CORNWALL – A local family with a deep military background held a ceremony at the Cornwall cenotaph Saturday morning to remember the liberation of prisoners of war during the Pacific War.
This is the 75th anniversary end of war and the liberation of Canadian prisoners of war at the hands of the Imperial Japanese Army. The war between December 1941 and September 1945 saw a victory for allied forces against Japan.
Perry Coughlan’s grandfather, Peter Gordon Coughlan, was a POW in Hong Kong along with Peter’s brother-in-law, Albert Rose. Peter Coughlan died at the age of 26, leaving behind three children and a wife.
One of those children – Gloria Coughlan – was at Saturday’s ceremony. She was two-and-a-half years old when her father (Perry’s grandfather) died.
Due to coronavirus, the Coughlan family decided not to attend a ceremony in Ottawa but to hold a small gathering in Cornwall.

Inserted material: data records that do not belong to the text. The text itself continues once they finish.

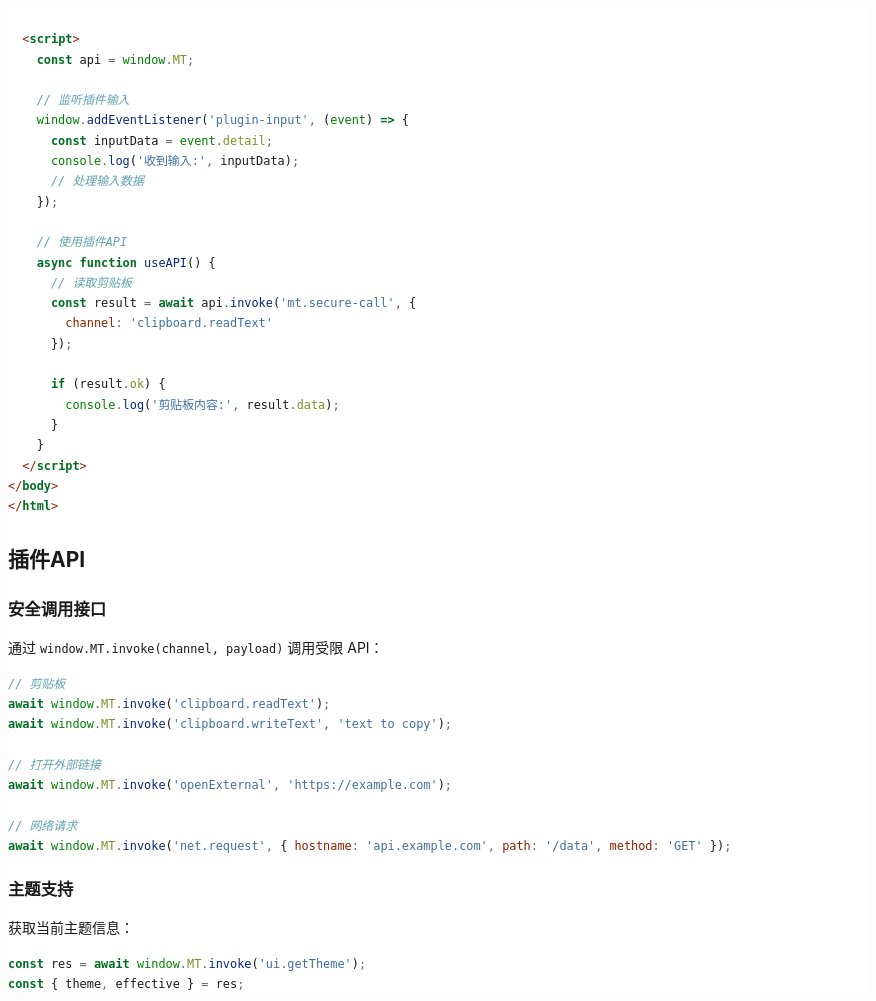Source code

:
 ```html

  <script>
    const api = window.MT;

    // 监听插件输入
    window.addEventListener('plugin-input', (event) => {
      const inputData = event.detail;
      console.log('收到输入:', inputData);
      // 处理输入数据
    });

    // 使用插件API
    async function useAPI() {
      // 读取剪贴板
      const result = await api.invoke('mt.secure-call', {
        channel: 'clipboard.readText'
      });
      
      if (result.ok) {
        console.log('剪贴板内容:', result.data);
      }
    }
  </script>
</body>
</html>
```

## 插件API

### 安全调用接口

通过 `window.MT.invoke(channel, payload)` 调用受限 API：

```javascript
// 剪贴板
await window.MT.invoke('clipboard.readText');
await window.MT.invoke('clipboard.writeText', 'text to copy');

// 打开外部链接
await window.MT.invoke('openExternal', 'https://example.com');

// 网络请求
await window.MT.invoke('net.request', { hostname: 'api.example.com', path: '/data', method: 'GET' });
```

### 主题支持

获取当前主题信息：

```javascript
const res = await window.MT.invoke('ui.getTheme');
const { theme, effective } = res;
```
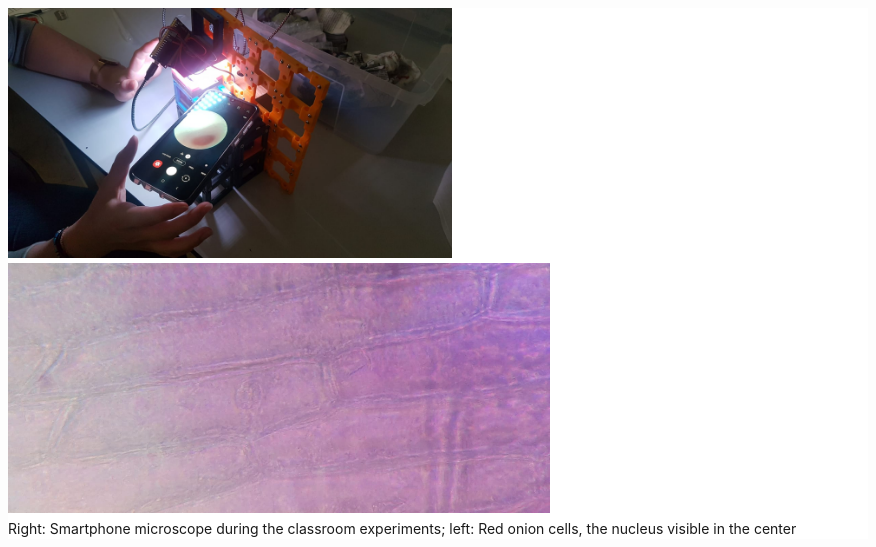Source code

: <img src="../IMAGES/UC2_simple_smartphone_microscope_class.jpeg" height="250">
<img src="../IMAGES/UC2_simple_smartphone_microscope_results.jpeg" height="250">
<br>
Right: Smartphone microscope during the classroom experiments; left: Red onion cells, the nucleus visible in the center
</p>
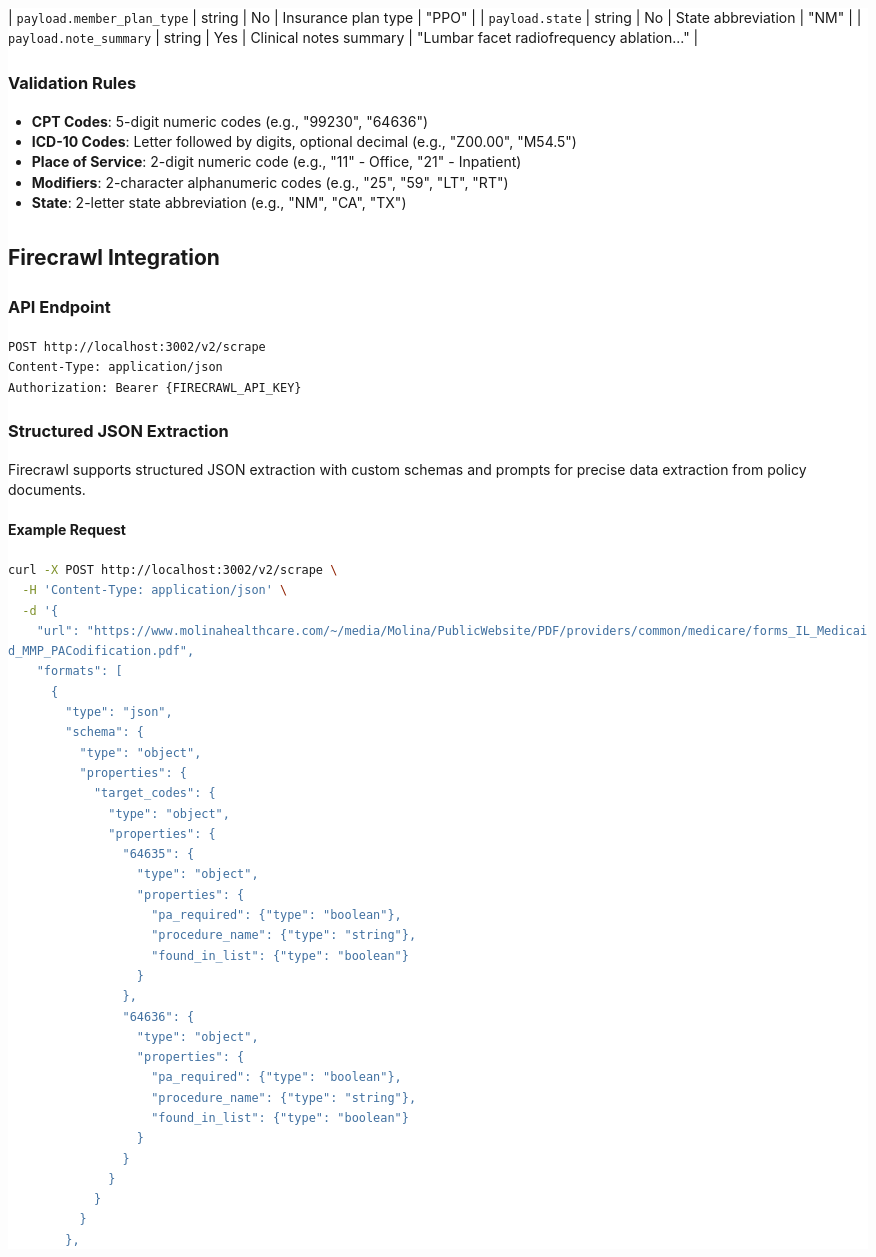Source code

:| `payload.member_plan_type` | string | No | Insurance plan type | "PPO" |
| `payload.state` | string | No | State abbreviation | "NM" |
| `payload.note_summary` | string | Yes | Clinical notes summary | "Lumbar facet radiofrequency ablation..." |

### Validation Rules

- **CPT Codes**: 5-digit numeric codes (e.g., "99230", "64636")
- **ICD-10 Codes**: Letter followed by digits, optional decimal (e.g., "Z00.00", "M54.5")
- **Place of Service**: 2-digit numeric code (e.g., "11" - Office, "21" - Inpatient)
- **Modifiers**: 2-character alphanumeric codes (e.g., "25", "59", "LT", "RT")
- **State**: 2-letter state abbreviation (e.g., "NM", "CA", "TX")

## Firecrawl Integration

### API Endpoint
```
POST http://localhost:3002/v2/scrape
Content-Type: application/json
Authorization: Bearer {FIRECRAWL_API_KEY}
```

### Structured JSON Extraction

Firecrawl supports structured JSON extraction with custom schemas and prompts for precise data extraction from policy documents.

#### Example Request
```bash
curl -X POST http://localhost:3002/v2/scrape \
  -H 'Content-Type: application/json' \
  -d '{
    "url": "https://www.molinahealthcare.com/~/media/Molina/PublicWebsite/PDF/providers/common/medicare/forms_IL_Medicaid_MMP_PACodification.pdf",
    "formats": [         
      {                      
        "type": "json",        
        "schema": {          
          "type": "object",
          "properties": {          
            "target_codes": {    
              "type": "object",                        
              "properties": {                            
                "64635": {                              
                  "type": "object",
                  "properties": {
                    "pa_required": {"type": "boolean"},
                    "procedure_name": {"type": "string"},
                    "found_in_list": {"type": "boolean"}
                  }                                    
                },                                       
                "64636": {                              
                  "type": "object",
                  "properties": {
                    "pa_required": {"type": "boolean"},
                    "procedure_name": {"type": "string"},
                    "found_in_list": {"type": "boolean"}
                  }
                }
              }
            }
          }
        },
```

“This is what it’s all about. Just paying respects to my personal family members and we’re a very military oriented family,” Coughlan told Cornwall Newswatch. “My dad was in the military, he’s passed away. Of course my grandfather. My grandfather’s brother was also in the Hong Kong War and, of course, his brother-in-law. There’s a long family line and I guess it’s deep into me (and) what I do.”
The service included a minute of silence, a bagpipe lament, followed by the laying of four wreathes at the foot of cenotaph for the two fallen family members, the Hong Kong Veterans Association and the Royal Canadian Regiment.
“For a man we’ve never met, we have a deep emotion to him. My grandmother went to Hong Kong to visit the grave site. Aunt Gloria went to Hong Kong with her at that time. My uncle took his daughter so I told him it’s my turn for him to take me,” Coughlan said.
“For a man we don’t know, we honour him deeply because we are his legacy.”